### What the exercise asks
Search the data for the string "صغيرة" and copy each line where it turns up.
*** Opening of The data ***
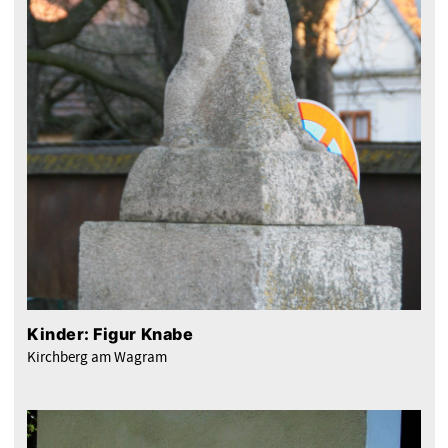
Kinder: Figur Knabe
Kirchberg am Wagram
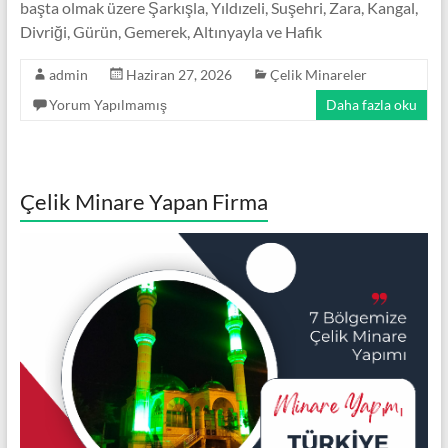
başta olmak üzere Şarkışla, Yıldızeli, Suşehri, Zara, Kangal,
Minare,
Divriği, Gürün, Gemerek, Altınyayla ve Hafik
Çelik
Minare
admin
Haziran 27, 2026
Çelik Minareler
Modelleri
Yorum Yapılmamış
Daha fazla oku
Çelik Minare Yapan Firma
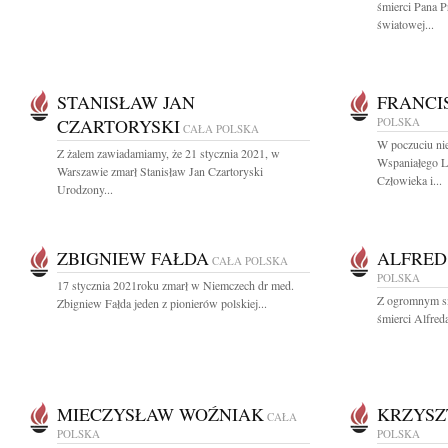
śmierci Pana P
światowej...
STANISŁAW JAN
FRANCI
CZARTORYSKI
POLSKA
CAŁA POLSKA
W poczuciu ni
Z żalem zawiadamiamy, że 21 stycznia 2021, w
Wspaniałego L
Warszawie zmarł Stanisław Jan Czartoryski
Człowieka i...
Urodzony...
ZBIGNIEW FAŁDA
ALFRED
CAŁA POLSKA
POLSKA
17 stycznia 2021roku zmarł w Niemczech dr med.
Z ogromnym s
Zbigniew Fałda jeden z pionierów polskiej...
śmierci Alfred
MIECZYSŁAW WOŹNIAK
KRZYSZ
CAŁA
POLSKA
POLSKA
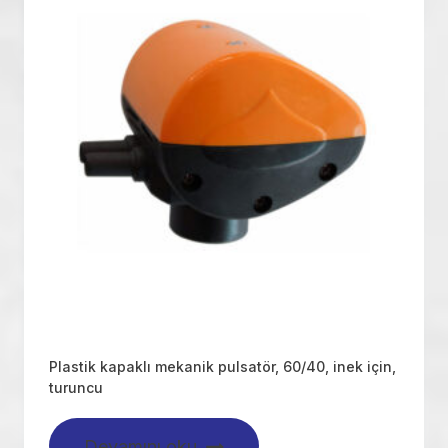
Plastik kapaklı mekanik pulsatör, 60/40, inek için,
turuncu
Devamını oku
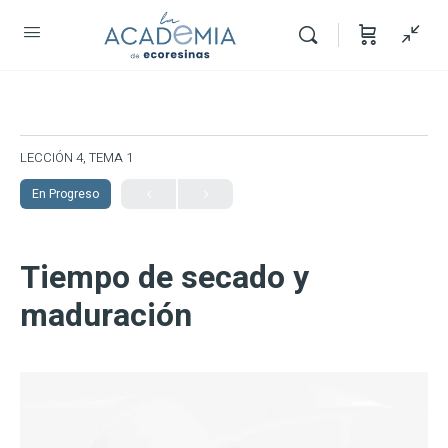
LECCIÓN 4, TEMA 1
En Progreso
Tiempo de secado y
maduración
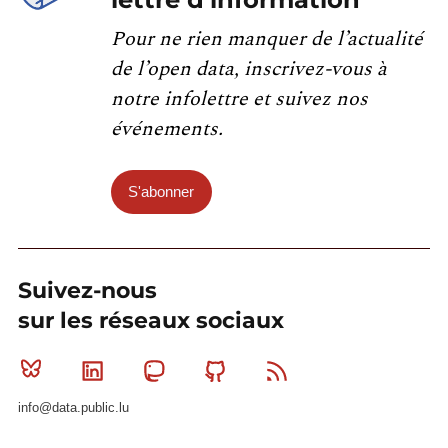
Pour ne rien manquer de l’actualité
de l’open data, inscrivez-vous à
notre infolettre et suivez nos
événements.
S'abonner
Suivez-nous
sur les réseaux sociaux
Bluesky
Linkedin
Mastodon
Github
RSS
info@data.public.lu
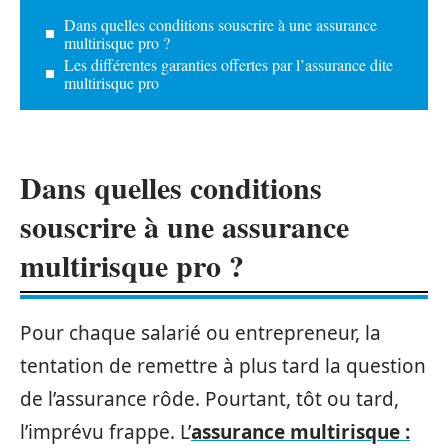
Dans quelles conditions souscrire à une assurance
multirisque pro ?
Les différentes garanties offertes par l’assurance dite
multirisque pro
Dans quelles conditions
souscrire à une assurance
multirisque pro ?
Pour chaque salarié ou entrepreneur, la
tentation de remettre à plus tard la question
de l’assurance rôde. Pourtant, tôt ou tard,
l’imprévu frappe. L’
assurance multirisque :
*** Close of The data ***
*** Opening of The data ***
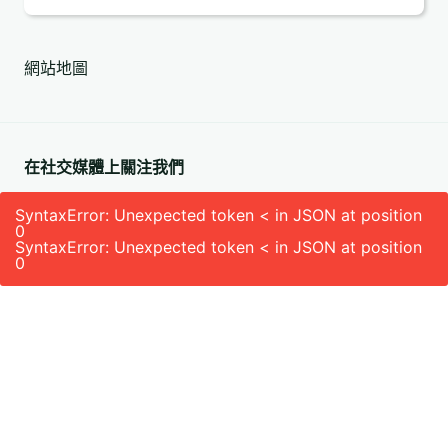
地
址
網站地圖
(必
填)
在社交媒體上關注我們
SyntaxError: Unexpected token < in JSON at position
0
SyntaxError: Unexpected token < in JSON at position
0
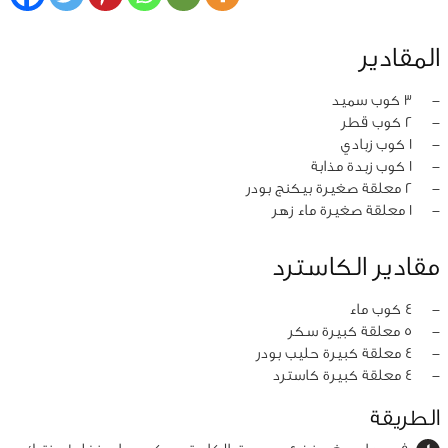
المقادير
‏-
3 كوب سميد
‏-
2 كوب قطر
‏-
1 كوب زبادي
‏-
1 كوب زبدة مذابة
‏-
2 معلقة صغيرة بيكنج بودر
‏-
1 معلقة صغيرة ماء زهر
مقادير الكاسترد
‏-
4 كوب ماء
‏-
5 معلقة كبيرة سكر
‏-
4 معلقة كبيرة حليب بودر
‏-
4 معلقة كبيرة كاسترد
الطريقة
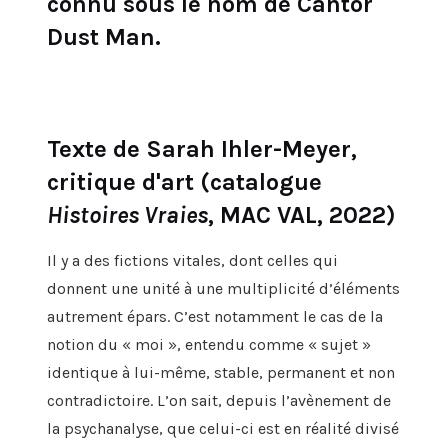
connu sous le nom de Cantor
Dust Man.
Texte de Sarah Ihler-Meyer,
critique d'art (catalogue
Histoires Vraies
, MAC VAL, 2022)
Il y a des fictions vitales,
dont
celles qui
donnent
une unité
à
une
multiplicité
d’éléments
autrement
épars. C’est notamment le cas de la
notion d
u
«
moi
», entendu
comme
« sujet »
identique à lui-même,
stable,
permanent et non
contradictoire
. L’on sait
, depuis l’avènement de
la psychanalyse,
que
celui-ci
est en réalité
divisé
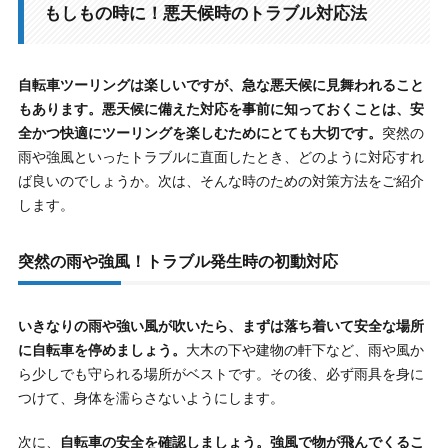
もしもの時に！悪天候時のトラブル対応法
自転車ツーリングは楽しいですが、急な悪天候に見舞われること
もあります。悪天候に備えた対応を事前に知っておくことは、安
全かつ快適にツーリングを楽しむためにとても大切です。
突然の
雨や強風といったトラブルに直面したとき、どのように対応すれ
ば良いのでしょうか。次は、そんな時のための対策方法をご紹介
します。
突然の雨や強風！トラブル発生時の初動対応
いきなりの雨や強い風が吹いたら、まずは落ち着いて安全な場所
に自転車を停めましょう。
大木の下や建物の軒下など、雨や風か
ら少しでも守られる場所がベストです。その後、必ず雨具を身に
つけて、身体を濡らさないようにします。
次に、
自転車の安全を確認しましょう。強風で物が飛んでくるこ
*** Close of The data ***
### Your solution
2 معلقة صغيرة بيكنج بودر
1 معلقة صغيرة ماء زهر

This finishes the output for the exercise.